Sie berichtet, wie ihr ein Mogli von ihrem Traum, auf einem Pferd zu reiten, erzählt hat. Das Problem: Eigentlich hatte das Mädchen Angst vor den großen Tieren. Mithilfe ihres Balus, die selbst Reiterin ist, konnte das Mädchen diese Angst Schritt für Schritt überwinden und saß vor einiger Zeit zum ersten Mal auf dem Rücken eines Pferdes.
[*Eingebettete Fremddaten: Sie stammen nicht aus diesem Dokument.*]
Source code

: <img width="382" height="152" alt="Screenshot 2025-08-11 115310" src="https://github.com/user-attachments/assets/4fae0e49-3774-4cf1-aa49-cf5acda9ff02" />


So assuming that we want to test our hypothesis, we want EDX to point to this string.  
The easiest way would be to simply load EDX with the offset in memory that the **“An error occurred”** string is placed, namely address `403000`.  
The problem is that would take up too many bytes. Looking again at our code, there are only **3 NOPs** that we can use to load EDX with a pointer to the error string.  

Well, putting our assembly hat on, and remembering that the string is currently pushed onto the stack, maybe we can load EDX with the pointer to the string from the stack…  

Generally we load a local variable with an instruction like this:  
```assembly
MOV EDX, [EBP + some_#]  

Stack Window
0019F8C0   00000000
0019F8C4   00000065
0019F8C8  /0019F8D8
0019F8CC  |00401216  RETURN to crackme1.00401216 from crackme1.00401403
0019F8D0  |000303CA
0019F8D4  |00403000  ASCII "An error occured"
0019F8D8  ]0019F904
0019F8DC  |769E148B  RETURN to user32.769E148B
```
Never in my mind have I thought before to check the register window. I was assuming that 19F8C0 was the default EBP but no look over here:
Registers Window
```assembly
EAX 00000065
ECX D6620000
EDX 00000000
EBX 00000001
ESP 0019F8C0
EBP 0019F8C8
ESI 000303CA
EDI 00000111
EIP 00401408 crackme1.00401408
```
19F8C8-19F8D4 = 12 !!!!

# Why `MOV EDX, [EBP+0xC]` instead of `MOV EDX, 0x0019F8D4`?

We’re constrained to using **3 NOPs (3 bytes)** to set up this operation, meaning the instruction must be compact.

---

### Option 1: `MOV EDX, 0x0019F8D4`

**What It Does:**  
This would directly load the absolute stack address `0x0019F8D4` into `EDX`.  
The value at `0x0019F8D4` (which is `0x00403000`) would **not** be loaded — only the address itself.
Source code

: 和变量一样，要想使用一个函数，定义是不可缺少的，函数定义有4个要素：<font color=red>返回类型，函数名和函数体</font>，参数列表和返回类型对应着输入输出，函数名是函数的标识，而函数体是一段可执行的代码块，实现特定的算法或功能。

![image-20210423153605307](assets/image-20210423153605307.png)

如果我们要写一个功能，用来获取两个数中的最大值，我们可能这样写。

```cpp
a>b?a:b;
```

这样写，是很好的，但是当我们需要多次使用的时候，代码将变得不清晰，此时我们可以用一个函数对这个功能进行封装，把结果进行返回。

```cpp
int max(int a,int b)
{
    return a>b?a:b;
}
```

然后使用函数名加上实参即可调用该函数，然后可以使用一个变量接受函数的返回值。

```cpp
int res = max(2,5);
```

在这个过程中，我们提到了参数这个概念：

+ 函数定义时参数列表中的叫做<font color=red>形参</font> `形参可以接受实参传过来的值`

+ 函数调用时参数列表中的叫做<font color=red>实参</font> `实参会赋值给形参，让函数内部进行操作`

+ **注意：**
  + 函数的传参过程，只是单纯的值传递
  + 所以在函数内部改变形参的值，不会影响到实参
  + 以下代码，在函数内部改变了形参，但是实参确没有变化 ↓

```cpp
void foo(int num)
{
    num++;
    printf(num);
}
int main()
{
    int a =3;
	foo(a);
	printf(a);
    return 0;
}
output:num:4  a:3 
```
Auch Maryam konnte sich durch die Treffen mit Melina weiterentwickeln. Melina Marx erzählt, dass die Grundschülerin sich trotz ihrer Höhenangst auf die Passerelle traute. Außerdem sei Maryam selbst aufgefallen, dass sich ihre Deutschkenntnisse durch die regelmäßigen Gespräche mit Melina verbessert haben.
Aurore Wenner betont, dass das Wichtigste sei, dass die gemeinsame Zeit einfach Spaß macht. Nur so könne es gelingen, dass Mentoren und Schützlinge dauerhaft durchhalten und voneinander lernen können.
Abschlussfest im Juni
Für Melina und Maryam war das schönste Erlebnis das gemeinsame Spielen mit einem anderen „Balu-und-du“-Gespann am Wasserband. Aurore Wenner findet es gut, wenn die Paare untereinander Kontakt aufbauen, weil es die Chance erhöht, dass „etwas Dauerhaftes von ,Balu-und-du‘ bleibt“, wie sie sagt.
Deswegen freut sie sich auch darüber, dass im Haus der Jugend eine gemeinsame Weihnachtsfeier mit Lagerfeuer und Spielen stattfinden konnte. Auch den Programmabschluss im Juni will Aurore Wenner gemeinsam mit allen Projektbeteiligten und den Eltern der Moglis an der Hochschule feiern.
Das Ende des Programms bedeutet aber nicht das Ende des gemeinsamen Weges. Melina Marx ist fest entschlossen, den Kontakt mit Maryam zu halten, auch wenn sie Kehl für die Praxisphase ihres Studiums verlassen wird.